The increase in the income tax exemption limit for salaried taxpayers up to ₹12 lakh in the Union Budget 2025 has sparked expectations that this tax relief will benefit industries such as automobiles, consumer electronics, FMCG, and travel & entertainment, driven by the assumption that the middle class will direct their tax savings towards both essential and discretionary goods.
Stocks in these sectors have reacted positively to the budget, with prices trading higher since the announcement. However, Japanese brokerage firm Nomura holds a different view on the income tax cut's potential impact on the Indian automobile sector.
The brokerage, in its recent note, explains that while the change in personal income taxes may have a positive impact on the auto sector,gains may not be very large.
It points out that 60% of the 80 million tax filers in India do not actually pay taxes. "While the savings will be large for taxpayers in the New Tax regime, in our assessment a large percentage of people who actually pay taxes are in the old tax regime," said Nomura.
For these taxpayers, the savings may be lower because they currently claim deductions. As a result, higher-income individuals, who are more likely to already own automobiles, are expected to benefit more. Consequently, premium segments like SUVs may see more demand than budget-friendly small cars, according to the brokerage.
Nomura further stated that the increase in the Kisan Credit Card limit from ₹300k to ₹500k and the rural development budget increase of 27% YoY could also be positive for rural demand for PVs, 2Ws, and tractors.
Similarly, the execution on planned capital expenditure would be a positive for MHCVs. "Overall, we currently factor in FY26F volume growth of 6% for PVs, 5% for MHCVs, 7% for 2Ws, and 5% for tractors. We had already factored in some positive measures in our growth assumptions, so at this stage, we don’t see any significant change to our estimates," said Nomura.
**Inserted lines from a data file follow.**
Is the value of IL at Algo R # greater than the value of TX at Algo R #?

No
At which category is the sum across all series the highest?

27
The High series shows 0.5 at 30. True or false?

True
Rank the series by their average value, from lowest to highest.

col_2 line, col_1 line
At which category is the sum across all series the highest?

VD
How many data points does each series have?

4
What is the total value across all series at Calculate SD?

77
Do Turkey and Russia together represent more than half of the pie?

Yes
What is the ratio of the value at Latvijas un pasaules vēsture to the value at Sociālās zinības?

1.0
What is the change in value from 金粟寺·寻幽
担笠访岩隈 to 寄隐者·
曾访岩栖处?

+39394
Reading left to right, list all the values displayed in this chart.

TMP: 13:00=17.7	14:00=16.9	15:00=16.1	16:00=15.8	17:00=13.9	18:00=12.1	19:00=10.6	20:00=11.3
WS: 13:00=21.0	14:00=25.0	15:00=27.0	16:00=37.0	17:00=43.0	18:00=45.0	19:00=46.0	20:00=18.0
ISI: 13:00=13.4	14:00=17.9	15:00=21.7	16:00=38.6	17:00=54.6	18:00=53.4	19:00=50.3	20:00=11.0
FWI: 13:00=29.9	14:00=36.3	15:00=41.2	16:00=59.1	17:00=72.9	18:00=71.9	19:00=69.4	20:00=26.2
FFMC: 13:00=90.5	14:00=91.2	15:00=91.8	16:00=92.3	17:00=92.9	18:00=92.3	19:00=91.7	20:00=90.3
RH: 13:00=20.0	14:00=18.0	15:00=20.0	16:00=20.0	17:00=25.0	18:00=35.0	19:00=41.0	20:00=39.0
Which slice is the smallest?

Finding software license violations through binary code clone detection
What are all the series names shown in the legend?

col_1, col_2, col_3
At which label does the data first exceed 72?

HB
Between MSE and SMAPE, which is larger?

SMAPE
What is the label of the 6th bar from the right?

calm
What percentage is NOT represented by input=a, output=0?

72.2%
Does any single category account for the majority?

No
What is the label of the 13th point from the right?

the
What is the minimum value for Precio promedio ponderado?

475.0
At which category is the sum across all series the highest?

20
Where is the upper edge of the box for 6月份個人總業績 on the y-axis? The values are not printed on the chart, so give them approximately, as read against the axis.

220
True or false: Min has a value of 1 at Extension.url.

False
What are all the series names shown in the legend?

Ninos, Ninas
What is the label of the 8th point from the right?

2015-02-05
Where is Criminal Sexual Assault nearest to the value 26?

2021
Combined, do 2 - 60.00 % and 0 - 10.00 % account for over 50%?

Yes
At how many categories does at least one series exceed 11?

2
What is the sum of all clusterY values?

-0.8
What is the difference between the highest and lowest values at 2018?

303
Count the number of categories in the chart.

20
The brokerage's top picks are Mahindra and Mahindra and TVS Motor Company, on which it has 'buy' ratings, with a target price of ₹3,664 and ₹2,689, respectively.
Most companies in the auto sector posted a strong performance in January, supported by robust rural sales, bolstered by positive cash flow momentum from the Kharif harvest and favourable reservoir levels, which led to good sowing for the Rabi season, further driving tractor sales.
Maruti Suzuki reported a 6.5% year-on-year (YoY) growth in total sales on a high base, exceeding Nomura's estimates. Mahindra and Mahindra's UV volumes showed strong 17.6% YoY growth at 50.6k units. Hyundai's domestic sales came in slightly below the brokerage's estimate at 65.6k units in January 2025, down 3% YoY, while exports were at 11.6k units.
Tata Motors reported domestic PV sales of 48k units in January 2025, reflecting a 10.4% YoY decline. EV sales were 5.2k units, down 6% MoM. On the 2W front, TVS reported 17% YoY growth in total sales, driven by substantial growth in scooter sales at 29.3%, while motorcycles grew by 12.1% YoY.
Bajaj Auto reported 7% YoY growth in total sales, primarily driven by stellar 36.7% growth in exports. Eicher Motors’ total sales showed a 20% rise in the VECV segment, with domestic sales growing by 21% and exports rising by 27% YoY.
Hero MotoCorp's sales were up by 2.1% YoY and 36% MoM. Ola regained its number one position in January 2025, as its sales grew by 76% MoM.
Disclaimer: The views and recommendations given in this article are those of individual analysts. These do not represent the views of Mint. We advise investors to check with certified experts before taking any investment decisions.